Hi...i was just wondering if anyone gets the same answer to what i get for the following question...thanks...

find $$\frac{dy^2}{dx^2}$$ in terms of t for...

x = 2cost - cos2t, y = 2sint + sin2t...

i got my answer to be $$\frac{1 + cost}{2sin^3t(1 -2cost)}$$

the answer is given as $$\frac{-1}{sin^3t(2cost -1)}$$

have i gone wrong somewhere...do i need to simplify further...the answer i got and the one that is given do have some similarities so i'm just wondering...???...

2. Jun 21, 2004

### arildno

You have:
$$\frac{dy}{dt}=\frac{dy}{dx}\frac{dx}{dt}\to\frac{dy}{dx}=\frac{\frac{dy}{dt}}{\frac{dx}{dt}}$$
Also:
$$\frac{d^{2}y}{dt^{2}}=\frac{d^{2}y}{dx^{2}}(\frac{dx}{dt})^{2}+\frac{dy}{dx}\frac{d^{2}x}{dt^{2}}$$
Rearranging, we get:
$$\frac{d^{2}y}{dx^{2}}=\frac{\frac{d^{2}y}{dt^{2}}\frac{dx}{dt}-\frac{dy}{dt}\frac{d^{2}x}{dt^{2}}}{(\frac{dx}{dt})^{3}}$$

Last edited: Jun 21, 2004
3. Jun 21, 2004

### naav

Hi...thank you...

i found:

$$\frac{d^2y}{dx^2}$$

= (d/dt)(dy/dx) * (dt/dx)

did you get the same answer as me...???...

4. Jun 21, 2004

### arildno

Do not use that form; instead let:
y(t)=y(x(t))
Follow the derivation in post 3 to find the correct expression.
(The notation used here is rather sloppy, but it shouldn't be too difficult to follow)

5. Jun 21, 2004

### naav

Hi...thank you...

the method i mentioned is the way we've been shown in the textbook and in the notes...and that's the way i've tackled other questions...it's better for me to stick to the method shown in the classes...

i got dx/dt = -2sint + 2sin2t and dy/dt = 2cost + 2cos2t...

then i got dy/dx = (cost + 1)/sint

then (d^2t)/(dx^2) = (d/dt)(dy/dx) * dt/dx...

i got (d/dt)(dy/dx) = (-1 - cost)/(sin^2t)

and dt/dx = 1/(-2sint + 2cost)

then (d^2t)/(dx^2) = (1 + cost)/[(2sin^3(t)(1 - cost)]...

but the answer is given as something else...???...

6. Jun 21, 2004

### e(ho0n3

Personally, I would stick with the more efficient/clever method regardless of where I've learned it from, but anywho...

Correct.
Where are you getting this from?

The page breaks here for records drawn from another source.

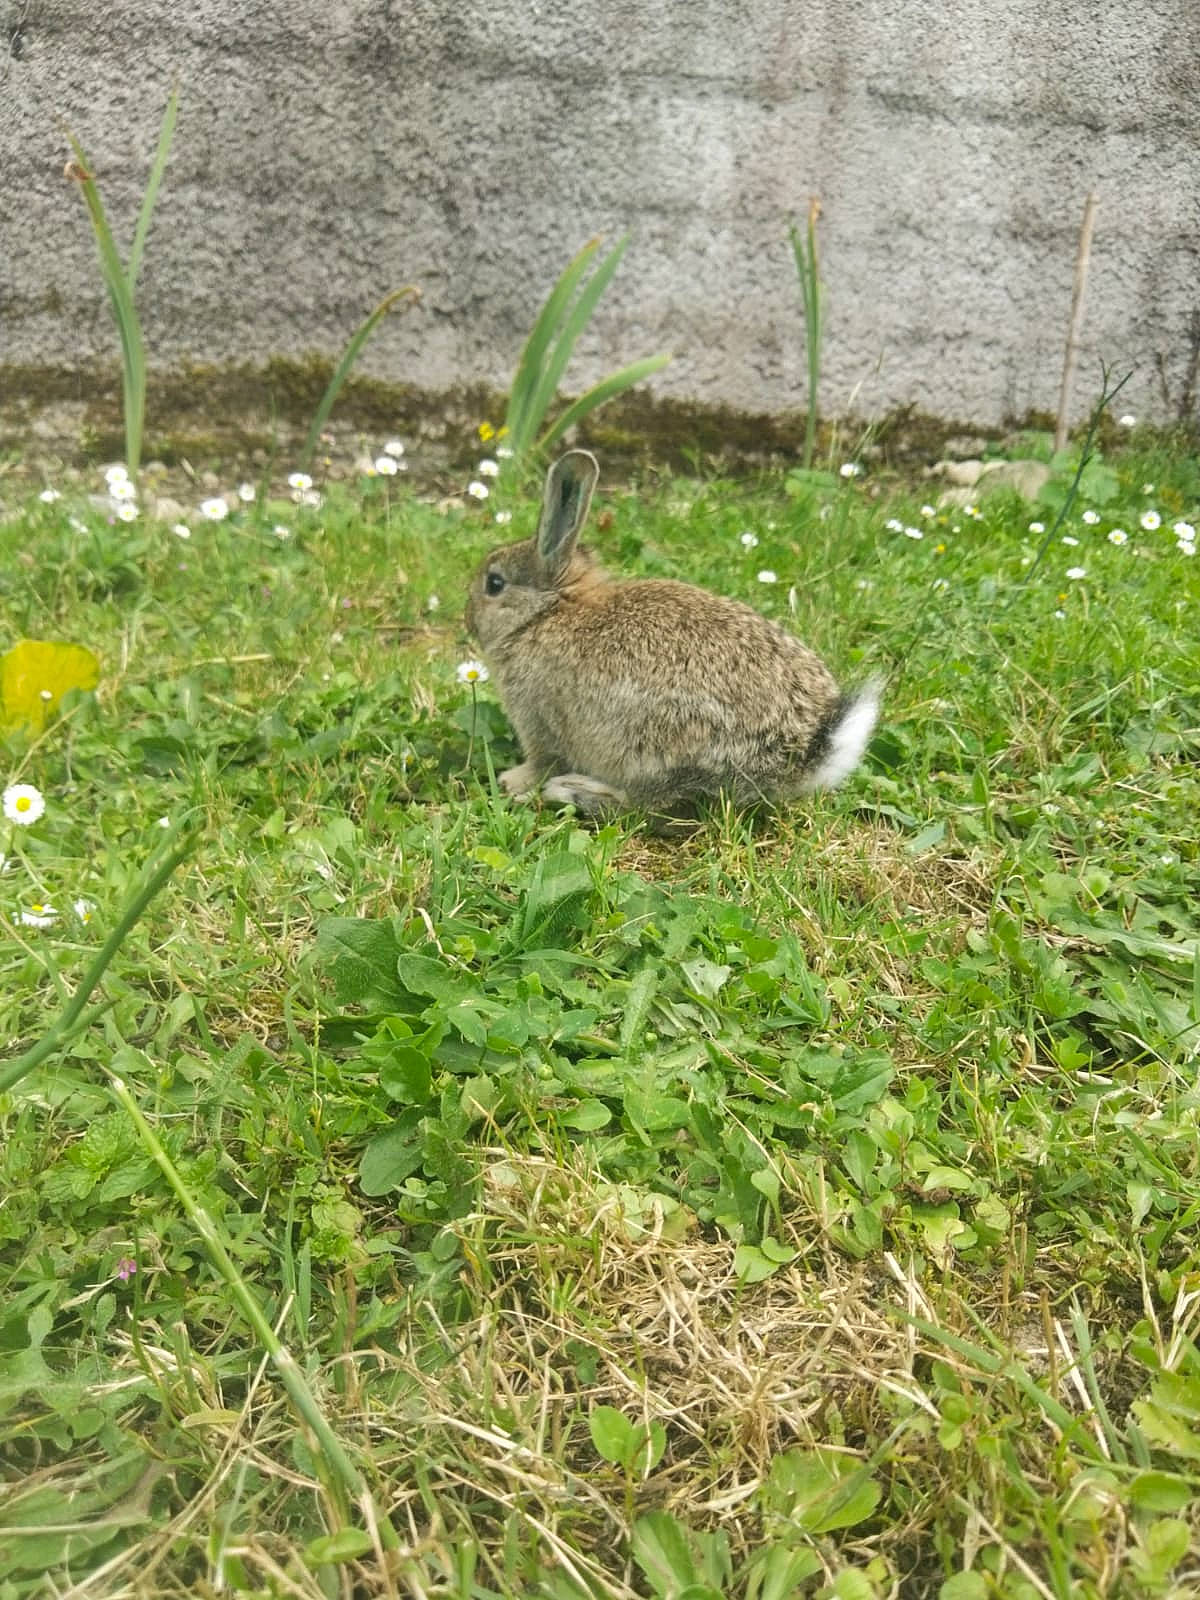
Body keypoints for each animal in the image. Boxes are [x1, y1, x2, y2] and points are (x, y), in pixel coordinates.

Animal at [464, 449, 880, 819]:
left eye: (494, 583)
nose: (468, 619)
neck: (545, 613)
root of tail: (804, 753)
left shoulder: (539, 721)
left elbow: (543, 760)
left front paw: (513, 782)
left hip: (655, 749)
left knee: (647, 806)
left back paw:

You might one to check this again.

7. Jun 21, 2004

### naav

Hi...thank you...

i got dx/dy = (dy/dt)/(dx/dt)...

according to the answer i've got that bit right...

8. Jun 22, 2004

### HallsofIvy

Staff Emeritus
No, dx/dy= (dx/dt)/(dy/dt)

9. Jun 22, 2004

### naav

Hi...sorry, i was meaning the first derivative - dy/dx...

dy/dx = (dy/dt)/(dx/dt)